» **Selected excerpt**:
271. Improved Gene Transfer with a New Class of PEG-Peptide Scavenger Receptor Inhibitors

Abstract

Scavenger receptors (SR) found on Kupffer and fenestrated endothelial cells of the recticuloendothelial system (RES) in liver are responsible for the capture and degradation of both viral1 and non viral gene delivery systems 2. SR inhibition using polyinosinic acid (Poly-I) has been shown to improve the gene transfer efficiency of AdV, AAV, and measles virus by blocking rapid metabolism in the liver. While Poly-I is reportedly not toxic to mice, co-administration of Poly-I with AdV decreases the lethal threshold for AdV in mice by an unknown mechanism1, making Poly-I inhibition of SR a clinically unacceptable approach to inhibit viral uptake by the RES in the liver. In the present study, we report the discovery of a new class of PEGylated polylysine peptides that are potent and safe SR inhibitors. PEGylated(30kDa)-Cys-Trp-Lys(N) (where N = 10, 15, 20, 25, and 30) were prepared by solid phase peptide synthesis and administered to mice i.v. with 125I-pGL3. Administration of 1 nmol of PEG-peptide with 1 mg of 125I-pGL3 resulted in capture of 60% of the polyplex dose by the liver. However, dose-escalation of the PEG-peptide revealed a dose-dependent decrease in 125I-pGL3 PEG-peptide polyplex capture by the liver, resulting from SR inhibition. A maximum dose of 80 nmols of PEG(30kDa)-Cys-Trp-Lys25 inhibited SR mediated uptake of 125I-pGL3 by the liver to 10%. The potency of PEG-peptide inhibition of SR was also dependent on the length of the Lys repeat, with Lys30kDa=Lys25Lys20Lys15 Lys10. Application of delayed hydrodynamic (HD)-stimulation at 1 hour post-pGL3 polyplex delivery resulted in potent gene expression only when administering a SR inhibitory dose (80 nmol) of PEG-peptide. The reported PEG-peptides are proposed to function by in situ formation of 30 nm albumin nanoparticles in the blood that bind to SRs. This new class of safe and potent SR inhibitors may have broad applications by improving both viral and non-viral delivery systems by blocking SR-mediated uptake in the liver.

» **What to produce**: According to the abstract on PEG-peptide scavenger receptor inhibitors, what dose of PEG(30kDa)-Cys-Trp-Lys25 reduced SR-mediated liver uptake of 125I-pGL3 to 10%?

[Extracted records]
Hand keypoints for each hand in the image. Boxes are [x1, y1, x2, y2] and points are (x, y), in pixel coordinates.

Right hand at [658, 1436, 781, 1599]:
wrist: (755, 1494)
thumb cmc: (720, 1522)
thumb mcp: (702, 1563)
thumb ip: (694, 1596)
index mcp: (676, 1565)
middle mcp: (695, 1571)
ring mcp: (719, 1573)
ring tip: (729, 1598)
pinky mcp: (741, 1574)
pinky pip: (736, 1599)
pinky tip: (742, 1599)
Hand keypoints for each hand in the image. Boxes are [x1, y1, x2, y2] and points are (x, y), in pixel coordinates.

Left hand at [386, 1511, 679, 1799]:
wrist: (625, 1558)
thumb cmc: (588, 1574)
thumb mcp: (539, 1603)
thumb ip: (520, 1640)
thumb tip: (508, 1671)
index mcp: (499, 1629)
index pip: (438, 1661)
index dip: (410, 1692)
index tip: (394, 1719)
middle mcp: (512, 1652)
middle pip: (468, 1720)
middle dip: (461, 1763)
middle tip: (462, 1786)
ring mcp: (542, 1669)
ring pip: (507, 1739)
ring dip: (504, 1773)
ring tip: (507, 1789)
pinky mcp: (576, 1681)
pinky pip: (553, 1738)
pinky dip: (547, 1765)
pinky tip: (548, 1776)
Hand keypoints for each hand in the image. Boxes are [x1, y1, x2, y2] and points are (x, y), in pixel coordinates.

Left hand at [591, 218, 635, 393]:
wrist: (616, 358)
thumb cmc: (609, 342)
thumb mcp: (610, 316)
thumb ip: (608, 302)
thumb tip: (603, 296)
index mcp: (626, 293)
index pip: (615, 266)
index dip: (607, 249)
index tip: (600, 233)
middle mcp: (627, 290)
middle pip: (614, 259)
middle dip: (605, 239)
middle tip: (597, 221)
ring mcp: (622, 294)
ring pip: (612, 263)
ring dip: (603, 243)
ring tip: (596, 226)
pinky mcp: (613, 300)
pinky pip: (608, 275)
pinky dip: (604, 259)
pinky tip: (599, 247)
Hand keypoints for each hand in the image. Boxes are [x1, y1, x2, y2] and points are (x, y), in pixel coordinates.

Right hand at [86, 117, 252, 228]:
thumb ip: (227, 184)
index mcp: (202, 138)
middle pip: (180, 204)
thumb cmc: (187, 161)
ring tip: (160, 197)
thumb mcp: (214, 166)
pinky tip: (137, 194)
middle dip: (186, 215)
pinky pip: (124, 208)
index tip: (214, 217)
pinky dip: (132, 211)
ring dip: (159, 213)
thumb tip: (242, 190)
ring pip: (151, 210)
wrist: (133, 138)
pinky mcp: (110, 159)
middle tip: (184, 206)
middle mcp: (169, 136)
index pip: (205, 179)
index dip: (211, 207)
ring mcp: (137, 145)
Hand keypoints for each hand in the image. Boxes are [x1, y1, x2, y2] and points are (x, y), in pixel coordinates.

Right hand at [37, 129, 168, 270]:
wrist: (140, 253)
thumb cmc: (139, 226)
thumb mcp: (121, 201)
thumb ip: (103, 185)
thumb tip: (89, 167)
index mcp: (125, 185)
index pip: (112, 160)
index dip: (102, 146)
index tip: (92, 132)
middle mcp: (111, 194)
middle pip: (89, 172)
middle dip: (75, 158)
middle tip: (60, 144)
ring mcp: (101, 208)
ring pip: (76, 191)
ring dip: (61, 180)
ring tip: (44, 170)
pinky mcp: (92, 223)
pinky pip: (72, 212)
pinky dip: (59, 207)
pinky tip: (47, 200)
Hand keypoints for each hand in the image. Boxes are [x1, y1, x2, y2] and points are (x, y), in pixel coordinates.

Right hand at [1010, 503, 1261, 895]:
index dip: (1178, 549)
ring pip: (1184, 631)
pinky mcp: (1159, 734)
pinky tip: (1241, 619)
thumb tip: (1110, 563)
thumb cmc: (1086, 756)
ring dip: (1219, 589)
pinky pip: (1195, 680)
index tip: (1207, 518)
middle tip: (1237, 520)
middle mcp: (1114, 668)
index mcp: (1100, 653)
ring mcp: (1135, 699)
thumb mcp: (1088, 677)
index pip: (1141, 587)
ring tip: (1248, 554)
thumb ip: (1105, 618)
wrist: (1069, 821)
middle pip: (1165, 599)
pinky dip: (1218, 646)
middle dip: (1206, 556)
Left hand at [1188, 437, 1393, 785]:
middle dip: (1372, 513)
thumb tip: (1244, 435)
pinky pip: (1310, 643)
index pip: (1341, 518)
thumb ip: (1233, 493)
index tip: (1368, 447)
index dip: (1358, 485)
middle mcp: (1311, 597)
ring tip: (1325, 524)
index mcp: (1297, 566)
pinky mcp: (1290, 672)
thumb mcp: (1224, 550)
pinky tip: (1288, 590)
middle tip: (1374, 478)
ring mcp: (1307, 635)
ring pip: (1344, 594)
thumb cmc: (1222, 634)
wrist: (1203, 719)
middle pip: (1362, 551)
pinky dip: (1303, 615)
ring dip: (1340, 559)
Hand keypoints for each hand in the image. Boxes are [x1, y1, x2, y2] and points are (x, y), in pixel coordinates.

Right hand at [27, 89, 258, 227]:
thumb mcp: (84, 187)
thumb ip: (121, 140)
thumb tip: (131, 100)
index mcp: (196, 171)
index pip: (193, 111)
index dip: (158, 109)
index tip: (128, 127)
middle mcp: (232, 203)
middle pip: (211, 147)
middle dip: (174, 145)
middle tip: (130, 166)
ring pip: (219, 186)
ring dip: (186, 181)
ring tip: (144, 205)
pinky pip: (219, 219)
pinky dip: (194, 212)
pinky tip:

» **Output for this exercise**: A maximum dose of 80 nmols.